TASK INSTRUCTIONS:
Reproduce verbatim the lines that run from the start of the entries through the line containing "Har du pressemateriale", including both the first line and that line.
==== EXERCISE DATA ====
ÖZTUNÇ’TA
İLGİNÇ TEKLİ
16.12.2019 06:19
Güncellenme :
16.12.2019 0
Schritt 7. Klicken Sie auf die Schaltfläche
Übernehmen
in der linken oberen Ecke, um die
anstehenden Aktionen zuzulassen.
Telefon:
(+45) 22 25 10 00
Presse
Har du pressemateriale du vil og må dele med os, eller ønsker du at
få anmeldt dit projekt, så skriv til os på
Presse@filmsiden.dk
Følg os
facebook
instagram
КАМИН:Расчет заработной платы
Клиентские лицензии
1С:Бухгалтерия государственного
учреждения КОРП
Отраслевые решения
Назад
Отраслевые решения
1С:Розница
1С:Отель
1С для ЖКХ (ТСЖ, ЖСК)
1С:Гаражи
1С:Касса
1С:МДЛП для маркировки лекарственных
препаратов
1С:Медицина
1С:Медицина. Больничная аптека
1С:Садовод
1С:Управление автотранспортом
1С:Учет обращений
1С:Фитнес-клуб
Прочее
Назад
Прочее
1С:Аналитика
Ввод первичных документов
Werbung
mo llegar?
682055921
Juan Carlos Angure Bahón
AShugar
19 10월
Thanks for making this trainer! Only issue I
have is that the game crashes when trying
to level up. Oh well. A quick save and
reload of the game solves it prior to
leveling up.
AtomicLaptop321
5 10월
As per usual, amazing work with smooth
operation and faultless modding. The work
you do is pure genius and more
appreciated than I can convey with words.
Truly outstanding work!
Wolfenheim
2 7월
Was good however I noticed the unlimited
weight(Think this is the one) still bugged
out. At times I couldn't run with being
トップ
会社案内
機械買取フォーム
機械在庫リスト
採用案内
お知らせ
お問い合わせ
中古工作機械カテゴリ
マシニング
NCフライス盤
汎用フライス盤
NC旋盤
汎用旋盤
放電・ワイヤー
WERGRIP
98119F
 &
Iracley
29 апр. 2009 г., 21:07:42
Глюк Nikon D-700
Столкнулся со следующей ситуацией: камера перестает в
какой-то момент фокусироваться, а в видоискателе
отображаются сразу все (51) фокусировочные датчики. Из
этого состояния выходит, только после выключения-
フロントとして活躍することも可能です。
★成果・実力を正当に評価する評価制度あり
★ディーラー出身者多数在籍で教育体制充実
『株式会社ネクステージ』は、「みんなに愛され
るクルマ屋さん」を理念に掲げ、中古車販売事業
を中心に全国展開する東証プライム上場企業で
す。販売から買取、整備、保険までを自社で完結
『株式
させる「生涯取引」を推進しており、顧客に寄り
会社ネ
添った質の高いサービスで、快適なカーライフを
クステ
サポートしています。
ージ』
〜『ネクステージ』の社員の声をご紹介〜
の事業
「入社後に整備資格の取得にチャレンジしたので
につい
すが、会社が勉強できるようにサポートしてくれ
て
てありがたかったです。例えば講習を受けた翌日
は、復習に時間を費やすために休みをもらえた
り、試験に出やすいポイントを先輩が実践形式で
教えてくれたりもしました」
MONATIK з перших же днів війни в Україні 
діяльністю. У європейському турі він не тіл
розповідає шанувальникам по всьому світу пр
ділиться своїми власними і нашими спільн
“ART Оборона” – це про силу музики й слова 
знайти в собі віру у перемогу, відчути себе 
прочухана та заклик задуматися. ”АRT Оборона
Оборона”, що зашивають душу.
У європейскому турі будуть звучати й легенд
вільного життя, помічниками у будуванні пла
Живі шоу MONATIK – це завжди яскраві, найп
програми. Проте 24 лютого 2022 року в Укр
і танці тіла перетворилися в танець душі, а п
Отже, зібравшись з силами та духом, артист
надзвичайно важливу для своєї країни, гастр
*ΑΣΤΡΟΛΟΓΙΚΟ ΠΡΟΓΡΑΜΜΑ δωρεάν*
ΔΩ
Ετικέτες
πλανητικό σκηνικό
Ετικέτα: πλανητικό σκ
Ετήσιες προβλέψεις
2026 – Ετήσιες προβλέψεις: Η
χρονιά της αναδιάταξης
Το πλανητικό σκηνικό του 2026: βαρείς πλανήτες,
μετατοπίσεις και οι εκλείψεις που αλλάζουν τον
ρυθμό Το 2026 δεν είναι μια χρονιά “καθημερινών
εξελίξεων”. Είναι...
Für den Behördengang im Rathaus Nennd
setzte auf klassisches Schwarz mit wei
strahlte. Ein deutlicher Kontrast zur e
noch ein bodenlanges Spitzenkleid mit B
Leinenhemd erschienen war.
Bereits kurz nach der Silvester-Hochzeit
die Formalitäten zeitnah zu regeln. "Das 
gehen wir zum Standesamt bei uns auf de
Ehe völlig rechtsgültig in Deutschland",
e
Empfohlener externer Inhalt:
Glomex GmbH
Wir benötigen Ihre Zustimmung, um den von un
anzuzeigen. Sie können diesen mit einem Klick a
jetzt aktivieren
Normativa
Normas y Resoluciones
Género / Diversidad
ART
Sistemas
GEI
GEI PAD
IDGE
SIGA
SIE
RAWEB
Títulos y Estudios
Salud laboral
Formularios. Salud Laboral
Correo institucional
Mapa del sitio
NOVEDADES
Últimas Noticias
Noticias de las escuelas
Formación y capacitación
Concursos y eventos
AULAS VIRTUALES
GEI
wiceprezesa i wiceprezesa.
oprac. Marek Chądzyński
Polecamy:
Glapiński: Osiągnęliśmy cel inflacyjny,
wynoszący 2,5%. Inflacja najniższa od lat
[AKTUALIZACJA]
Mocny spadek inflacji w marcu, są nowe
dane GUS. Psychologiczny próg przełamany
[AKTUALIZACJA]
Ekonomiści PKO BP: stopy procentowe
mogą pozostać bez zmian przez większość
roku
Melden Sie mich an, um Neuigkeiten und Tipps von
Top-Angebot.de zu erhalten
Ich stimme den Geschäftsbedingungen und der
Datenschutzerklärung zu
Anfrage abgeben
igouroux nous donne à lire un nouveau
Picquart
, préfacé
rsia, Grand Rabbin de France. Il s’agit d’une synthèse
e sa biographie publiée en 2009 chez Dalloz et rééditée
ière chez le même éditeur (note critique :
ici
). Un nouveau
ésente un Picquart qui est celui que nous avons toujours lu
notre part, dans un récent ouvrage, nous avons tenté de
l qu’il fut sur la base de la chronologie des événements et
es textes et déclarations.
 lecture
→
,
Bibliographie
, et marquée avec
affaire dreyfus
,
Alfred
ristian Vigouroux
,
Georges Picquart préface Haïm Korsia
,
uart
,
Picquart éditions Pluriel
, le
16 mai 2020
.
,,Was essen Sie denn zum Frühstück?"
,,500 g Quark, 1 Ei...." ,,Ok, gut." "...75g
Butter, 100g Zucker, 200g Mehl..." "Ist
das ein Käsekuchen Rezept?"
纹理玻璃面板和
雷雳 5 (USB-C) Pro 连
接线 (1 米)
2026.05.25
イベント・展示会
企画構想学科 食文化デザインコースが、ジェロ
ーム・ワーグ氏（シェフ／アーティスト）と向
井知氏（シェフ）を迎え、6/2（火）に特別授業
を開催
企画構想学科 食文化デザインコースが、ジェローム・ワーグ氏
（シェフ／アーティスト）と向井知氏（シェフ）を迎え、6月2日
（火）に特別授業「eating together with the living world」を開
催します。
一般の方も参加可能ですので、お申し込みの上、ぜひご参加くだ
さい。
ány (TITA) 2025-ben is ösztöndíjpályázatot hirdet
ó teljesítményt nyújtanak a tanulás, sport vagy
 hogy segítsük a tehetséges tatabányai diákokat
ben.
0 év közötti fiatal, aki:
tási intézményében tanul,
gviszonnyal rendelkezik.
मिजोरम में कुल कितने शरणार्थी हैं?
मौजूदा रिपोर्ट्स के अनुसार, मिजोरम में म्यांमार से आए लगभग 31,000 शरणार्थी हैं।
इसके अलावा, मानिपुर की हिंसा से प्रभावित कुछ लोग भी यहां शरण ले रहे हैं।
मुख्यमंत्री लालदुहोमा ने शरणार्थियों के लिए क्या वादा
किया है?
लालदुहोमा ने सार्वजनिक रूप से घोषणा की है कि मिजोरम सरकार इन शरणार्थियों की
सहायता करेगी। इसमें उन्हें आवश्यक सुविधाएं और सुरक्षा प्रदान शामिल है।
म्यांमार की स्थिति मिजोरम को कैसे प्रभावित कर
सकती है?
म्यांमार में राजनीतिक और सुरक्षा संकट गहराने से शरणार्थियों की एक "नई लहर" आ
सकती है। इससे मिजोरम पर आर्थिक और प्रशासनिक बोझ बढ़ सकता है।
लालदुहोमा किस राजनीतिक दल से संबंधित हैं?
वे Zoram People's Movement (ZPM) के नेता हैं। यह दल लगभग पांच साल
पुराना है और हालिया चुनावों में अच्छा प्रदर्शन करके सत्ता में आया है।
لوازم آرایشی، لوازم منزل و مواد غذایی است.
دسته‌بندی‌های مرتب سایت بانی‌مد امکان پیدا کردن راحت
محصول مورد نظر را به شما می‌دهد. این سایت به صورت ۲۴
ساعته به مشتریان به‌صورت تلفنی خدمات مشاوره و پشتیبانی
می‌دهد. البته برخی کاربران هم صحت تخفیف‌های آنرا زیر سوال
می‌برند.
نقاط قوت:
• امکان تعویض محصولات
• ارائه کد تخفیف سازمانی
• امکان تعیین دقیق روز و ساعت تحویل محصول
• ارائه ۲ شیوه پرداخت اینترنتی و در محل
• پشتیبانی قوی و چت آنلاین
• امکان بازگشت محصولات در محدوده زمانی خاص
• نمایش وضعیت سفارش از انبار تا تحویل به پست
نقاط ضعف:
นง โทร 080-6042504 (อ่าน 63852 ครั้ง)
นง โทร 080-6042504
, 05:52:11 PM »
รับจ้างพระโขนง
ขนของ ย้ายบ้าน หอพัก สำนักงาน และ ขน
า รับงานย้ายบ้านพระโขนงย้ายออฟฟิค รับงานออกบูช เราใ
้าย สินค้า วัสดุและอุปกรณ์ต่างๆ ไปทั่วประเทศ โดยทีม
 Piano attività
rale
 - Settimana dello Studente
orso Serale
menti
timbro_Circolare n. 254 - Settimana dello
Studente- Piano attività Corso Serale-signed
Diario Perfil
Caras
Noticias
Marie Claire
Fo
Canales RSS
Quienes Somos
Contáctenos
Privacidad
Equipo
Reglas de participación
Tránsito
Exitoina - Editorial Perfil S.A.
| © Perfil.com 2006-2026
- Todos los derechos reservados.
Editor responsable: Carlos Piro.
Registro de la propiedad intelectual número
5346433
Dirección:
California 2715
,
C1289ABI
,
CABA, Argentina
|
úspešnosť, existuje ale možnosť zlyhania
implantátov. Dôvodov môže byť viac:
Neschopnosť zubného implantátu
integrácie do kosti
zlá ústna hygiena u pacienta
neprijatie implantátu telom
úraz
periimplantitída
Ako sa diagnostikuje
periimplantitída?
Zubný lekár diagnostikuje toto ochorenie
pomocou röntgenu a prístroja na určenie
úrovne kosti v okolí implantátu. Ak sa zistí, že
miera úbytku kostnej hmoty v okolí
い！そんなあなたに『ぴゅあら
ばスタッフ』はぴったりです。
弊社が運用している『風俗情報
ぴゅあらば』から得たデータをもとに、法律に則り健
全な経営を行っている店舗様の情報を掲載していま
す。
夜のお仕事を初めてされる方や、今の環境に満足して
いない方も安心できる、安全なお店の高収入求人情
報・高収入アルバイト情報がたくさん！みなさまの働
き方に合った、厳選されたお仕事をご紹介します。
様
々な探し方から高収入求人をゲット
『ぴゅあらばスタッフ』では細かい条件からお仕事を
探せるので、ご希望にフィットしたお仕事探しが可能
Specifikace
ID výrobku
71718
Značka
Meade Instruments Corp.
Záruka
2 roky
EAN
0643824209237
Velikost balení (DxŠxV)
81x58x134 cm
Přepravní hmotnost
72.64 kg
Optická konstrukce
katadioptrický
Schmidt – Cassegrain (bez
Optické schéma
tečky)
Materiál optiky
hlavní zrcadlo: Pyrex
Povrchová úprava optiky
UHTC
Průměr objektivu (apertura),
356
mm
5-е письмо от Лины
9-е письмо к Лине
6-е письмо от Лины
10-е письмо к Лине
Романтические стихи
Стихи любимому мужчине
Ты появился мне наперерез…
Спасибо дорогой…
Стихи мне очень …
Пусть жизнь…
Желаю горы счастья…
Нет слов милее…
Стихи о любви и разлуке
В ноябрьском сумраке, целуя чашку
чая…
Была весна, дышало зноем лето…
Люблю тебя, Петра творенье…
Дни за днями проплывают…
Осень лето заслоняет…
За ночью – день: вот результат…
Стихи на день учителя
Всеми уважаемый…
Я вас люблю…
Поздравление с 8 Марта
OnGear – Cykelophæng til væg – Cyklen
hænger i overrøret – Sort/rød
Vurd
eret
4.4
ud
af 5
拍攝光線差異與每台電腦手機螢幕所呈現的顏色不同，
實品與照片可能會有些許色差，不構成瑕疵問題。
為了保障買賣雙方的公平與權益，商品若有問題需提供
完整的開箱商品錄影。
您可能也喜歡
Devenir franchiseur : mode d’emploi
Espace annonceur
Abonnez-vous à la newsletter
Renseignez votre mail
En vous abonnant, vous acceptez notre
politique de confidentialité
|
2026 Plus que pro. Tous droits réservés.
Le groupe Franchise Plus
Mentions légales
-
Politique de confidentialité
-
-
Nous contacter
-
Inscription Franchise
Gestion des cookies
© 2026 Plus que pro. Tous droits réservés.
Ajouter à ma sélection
====
RESPONSE TO THE TASK:
ÖZTUNÇ’TA
İLGİNÇ TEKLİ
16.12.2019 06:19
Güncellenme :
16.12.2019 0
Schritt 7. Klicken Sie auf die Schaltfläche
Übernehmen
in der linken oberen Ecke, um die
anstehenden Aktionen zuzulassen.
Telefon:
(+45) 22 25 10 00
Presse
Har du pressemateriale du vil og må dele med os, eller ønsker du at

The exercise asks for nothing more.